Young Cardinaud
- Author: Georges Simenon
- Language: French
- Genre: Drama
- Publisher: Éditions Gallimard
- Publication date: 1942
- Publication place: France
- Media type: Print
- Pages: 191

= Young Cardinaud =

1942 novel

Young Cardinaud (French: Le Fils Cardinaud) is a 1942 novel by the French-based Belgian writer Georges Simenon. It is set in La Rochelle.

== Plot ==
One Sunday, Hubert Cardinaud returns home from Mass with his little boy after buying, as he does every Sunday, dessert for Sunday dinner. To his great surprise, his wife Marthe is not there. After searching among his acquaintances, he is forced to admit that she has run off with the household savings, having carefully entrusted her baby to a neighbor. He immediately decides to find his wife and bring her home at all costs. He takes time off work to methodically continue a search that introduces him the world of evil, vulgarity, and selfishness, that his marriage had always kept away from him.

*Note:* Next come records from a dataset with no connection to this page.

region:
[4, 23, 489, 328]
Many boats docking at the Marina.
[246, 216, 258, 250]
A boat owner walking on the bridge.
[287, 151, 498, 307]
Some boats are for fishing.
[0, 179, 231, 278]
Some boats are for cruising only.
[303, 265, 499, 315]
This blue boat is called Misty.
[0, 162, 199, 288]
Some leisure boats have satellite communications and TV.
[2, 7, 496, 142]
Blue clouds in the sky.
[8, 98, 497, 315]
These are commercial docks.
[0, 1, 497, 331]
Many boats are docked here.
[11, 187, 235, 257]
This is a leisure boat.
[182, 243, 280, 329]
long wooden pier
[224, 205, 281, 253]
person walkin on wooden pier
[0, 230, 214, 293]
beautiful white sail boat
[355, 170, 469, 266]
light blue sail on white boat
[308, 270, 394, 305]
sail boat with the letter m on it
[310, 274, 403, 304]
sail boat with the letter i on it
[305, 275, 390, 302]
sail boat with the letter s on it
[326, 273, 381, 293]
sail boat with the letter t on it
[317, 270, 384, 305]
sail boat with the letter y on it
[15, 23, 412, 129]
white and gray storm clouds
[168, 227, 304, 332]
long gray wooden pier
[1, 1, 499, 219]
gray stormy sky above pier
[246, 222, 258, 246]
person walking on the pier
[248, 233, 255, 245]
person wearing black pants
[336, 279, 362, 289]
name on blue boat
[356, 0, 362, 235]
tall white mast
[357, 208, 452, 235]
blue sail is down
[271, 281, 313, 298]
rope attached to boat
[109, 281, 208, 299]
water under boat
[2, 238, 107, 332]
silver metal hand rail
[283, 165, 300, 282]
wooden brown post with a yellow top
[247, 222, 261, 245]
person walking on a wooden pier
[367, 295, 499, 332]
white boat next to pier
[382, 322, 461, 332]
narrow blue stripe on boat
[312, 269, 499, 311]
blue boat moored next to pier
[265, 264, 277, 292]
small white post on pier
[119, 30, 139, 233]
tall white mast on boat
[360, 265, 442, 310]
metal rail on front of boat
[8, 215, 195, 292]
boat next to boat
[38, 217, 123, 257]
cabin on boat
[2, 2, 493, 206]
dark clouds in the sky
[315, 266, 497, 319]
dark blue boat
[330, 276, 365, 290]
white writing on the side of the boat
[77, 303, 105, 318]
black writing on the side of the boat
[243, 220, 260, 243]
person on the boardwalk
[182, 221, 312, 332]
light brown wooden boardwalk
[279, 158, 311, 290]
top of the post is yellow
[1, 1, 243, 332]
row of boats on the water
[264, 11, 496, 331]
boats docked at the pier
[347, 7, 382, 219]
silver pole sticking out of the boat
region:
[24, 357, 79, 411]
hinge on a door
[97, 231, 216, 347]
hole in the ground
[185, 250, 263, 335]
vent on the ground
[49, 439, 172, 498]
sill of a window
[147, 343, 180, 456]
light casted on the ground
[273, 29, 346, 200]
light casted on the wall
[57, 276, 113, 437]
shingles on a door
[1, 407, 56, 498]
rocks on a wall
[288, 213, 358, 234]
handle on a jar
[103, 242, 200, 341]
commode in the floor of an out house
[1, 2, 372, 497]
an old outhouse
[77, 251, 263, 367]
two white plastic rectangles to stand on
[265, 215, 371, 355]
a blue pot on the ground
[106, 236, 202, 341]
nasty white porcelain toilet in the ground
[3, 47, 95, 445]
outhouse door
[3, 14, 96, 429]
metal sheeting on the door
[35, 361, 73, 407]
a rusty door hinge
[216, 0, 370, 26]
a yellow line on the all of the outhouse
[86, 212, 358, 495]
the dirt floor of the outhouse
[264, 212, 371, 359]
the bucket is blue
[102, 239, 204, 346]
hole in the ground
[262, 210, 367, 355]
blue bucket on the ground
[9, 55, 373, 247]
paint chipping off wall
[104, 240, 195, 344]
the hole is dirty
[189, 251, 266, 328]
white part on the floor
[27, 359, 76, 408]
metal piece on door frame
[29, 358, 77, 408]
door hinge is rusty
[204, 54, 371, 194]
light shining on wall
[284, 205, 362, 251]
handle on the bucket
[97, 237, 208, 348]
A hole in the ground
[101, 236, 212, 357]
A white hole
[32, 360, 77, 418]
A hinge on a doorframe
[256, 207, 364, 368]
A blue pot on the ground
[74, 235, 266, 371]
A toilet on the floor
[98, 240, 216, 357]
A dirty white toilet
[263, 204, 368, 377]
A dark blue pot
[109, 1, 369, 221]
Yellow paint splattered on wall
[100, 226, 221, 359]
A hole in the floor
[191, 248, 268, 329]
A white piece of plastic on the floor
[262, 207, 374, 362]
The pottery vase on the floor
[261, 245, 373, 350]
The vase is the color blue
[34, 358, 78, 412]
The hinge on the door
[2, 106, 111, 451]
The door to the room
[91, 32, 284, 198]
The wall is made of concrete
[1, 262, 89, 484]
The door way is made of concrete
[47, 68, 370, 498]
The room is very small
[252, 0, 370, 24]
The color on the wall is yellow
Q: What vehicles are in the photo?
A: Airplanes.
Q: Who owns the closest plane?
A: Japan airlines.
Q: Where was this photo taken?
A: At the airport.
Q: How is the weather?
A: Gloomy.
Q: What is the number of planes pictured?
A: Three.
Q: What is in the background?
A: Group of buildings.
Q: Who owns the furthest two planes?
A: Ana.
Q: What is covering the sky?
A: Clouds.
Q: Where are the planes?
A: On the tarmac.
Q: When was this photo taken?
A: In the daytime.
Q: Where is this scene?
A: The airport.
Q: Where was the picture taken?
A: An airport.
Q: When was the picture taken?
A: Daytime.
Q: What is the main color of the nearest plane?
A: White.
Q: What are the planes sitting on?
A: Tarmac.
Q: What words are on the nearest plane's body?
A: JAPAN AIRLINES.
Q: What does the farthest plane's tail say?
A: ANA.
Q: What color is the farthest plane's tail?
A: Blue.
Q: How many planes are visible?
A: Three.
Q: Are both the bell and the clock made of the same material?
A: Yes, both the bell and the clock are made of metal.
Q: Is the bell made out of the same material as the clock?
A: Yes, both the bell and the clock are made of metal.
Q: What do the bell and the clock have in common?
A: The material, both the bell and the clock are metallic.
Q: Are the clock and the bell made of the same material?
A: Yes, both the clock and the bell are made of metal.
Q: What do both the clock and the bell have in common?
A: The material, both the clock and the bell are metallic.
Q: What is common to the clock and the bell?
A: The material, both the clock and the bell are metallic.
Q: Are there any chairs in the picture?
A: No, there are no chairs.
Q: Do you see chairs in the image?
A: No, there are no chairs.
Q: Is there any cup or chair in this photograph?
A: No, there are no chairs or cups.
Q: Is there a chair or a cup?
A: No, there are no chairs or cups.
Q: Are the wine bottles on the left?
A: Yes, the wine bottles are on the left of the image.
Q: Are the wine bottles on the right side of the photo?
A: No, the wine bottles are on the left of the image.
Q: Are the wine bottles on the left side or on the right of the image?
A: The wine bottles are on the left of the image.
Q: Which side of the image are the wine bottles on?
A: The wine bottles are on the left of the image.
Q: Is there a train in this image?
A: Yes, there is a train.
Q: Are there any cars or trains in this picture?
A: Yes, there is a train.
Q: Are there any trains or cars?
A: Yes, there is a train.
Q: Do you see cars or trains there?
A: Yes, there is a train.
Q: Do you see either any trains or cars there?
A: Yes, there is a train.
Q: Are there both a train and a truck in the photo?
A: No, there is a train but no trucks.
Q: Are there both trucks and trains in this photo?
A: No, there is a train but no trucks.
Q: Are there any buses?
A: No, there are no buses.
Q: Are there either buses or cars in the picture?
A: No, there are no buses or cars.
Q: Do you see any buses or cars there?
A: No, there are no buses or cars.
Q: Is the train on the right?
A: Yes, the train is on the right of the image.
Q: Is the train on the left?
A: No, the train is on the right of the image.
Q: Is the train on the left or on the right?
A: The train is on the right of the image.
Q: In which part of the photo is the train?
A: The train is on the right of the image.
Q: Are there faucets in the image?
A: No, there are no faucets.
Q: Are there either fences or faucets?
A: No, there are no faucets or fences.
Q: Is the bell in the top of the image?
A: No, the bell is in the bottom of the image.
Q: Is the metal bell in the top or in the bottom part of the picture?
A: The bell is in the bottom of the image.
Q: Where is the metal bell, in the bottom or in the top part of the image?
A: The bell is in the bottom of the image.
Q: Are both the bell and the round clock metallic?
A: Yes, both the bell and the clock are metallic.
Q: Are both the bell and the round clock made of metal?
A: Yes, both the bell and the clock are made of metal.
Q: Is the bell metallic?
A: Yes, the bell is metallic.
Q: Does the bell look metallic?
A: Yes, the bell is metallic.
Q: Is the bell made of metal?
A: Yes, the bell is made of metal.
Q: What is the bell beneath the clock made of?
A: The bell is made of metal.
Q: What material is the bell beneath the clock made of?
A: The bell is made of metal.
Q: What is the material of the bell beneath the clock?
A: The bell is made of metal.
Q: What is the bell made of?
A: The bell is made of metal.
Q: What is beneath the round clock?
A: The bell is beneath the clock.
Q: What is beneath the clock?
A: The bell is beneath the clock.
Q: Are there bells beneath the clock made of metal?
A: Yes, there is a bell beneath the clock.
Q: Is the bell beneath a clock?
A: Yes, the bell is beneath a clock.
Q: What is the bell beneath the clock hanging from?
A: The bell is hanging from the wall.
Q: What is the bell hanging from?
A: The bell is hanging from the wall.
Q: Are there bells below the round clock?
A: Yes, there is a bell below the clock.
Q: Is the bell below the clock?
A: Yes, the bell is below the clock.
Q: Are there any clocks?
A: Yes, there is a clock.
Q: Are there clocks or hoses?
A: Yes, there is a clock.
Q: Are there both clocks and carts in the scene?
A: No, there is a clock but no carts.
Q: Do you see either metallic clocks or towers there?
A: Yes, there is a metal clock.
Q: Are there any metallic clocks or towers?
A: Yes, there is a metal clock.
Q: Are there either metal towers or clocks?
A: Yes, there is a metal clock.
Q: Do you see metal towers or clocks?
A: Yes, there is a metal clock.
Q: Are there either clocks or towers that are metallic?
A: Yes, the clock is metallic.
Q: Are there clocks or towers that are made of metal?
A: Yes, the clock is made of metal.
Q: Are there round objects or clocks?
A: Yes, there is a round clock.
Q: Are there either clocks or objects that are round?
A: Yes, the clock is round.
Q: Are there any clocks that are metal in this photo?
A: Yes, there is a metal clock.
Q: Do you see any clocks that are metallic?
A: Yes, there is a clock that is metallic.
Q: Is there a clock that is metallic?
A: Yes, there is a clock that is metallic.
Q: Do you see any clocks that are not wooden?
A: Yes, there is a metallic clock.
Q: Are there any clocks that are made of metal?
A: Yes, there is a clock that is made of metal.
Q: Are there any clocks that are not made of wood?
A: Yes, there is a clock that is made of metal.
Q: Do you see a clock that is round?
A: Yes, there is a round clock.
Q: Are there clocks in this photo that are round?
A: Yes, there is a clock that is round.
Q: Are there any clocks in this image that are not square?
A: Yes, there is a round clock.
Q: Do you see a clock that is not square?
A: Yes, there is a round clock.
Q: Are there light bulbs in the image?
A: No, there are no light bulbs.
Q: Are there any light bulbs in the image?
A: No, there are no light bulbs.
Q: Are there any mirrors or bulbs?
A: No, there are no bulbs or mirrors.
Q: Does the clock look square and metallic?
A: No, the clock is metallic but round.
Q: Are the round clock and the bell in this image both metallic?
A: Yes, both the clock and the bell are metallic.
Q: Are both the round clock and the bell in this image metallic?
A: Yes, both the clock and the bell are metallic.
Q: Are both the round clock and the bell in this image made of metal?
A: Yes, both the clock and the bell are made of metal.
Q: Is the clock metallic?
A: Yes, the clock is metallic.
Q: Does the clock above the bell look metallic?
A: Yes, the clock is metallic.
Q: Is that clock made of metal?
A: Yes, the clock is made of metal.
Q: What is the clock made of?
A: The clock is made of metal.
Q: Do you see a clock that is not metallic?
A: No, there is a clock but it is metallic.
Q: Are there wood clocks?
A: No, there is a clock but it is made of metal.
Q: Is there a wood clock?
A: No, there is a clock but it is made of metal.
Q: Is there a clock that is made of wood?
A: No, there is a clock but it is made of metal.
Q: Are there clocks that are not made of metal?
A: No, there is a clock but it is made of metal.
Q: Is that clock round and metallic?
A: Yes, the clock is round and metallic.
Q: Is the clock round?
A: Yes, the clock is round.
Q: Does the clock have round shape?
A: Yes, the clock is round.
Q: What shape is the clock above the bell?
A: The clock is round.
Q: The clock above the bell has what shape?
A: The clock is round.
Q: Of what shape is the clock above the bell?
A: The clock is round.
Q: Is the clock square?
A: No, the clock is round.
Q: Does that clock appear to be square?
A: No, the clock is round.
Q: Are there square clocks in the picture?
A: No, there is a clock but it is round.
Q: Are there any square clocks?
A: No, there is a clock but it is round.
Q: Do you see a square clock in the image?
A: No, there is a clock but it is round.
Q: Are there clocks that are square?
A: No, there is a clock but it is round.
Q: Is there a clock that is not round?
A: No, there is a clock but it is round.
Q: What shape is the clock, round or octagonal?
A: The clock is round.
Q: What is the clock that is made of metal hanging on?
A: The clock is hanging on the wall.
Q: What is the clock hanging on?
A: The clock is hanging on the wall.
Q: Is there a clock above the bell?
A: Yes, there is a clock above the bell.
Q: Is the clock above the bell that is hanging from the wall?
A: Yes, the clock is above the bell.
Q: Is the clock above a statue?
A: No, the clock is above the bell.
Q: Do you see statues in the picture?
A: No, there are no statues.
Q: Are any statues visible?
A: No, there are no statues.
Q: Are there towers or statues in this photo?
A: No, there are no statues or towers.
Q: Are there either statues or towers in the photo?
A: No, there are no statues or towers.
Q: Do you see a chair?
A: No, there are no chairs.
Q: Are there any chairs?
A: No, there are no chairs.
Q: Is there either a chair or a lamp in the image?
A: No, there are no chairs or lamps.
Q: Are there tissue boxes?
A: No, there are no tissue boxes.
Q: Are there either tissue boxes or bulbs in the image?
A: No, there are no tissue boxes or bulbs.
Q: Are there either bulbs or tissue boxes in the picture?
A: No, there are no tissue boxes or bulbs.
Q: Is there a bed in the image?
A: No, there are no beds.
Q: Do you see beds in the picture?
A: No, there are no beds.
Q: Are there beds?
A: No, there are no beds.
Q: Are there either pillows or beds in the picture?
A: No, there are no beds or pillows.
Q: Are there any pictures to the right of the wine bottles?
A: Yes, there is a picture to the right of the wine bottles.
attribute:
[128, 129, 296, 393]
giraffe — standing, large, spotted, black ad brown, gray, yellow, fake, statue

During this ordeal, he learns that his wife has run off with a man of bad character, Mimile. A local petty criminal who has had numerous run-ins with Mimile is also looking for him in order to kill him: it is he who provides Cardinaud with a new lead. The latter discovers Mimile first and does not hesitate to warn him of the danger he is in but this will not prevent him from being stabbed later. Marthe, abandoned by her seducer, finds a husband who has not stopped loving her. Fairly indifferent, she returns with him to home, married life, and Sunday dinners.

==Adaptation==
In 1956 it was adapted into the film Blood to the Head directed by Gilles Grangier and starring Jean Gabin and Claude Sylvain.

==Bibliography==
- Carter, David. The Pocket Essential Georges Simenon. Pocket Essentials, 2003.
- Goble, Alan. The Complete Index to Literary Sources in Film. Walter de Gruyter, 1999. - Via Google Books.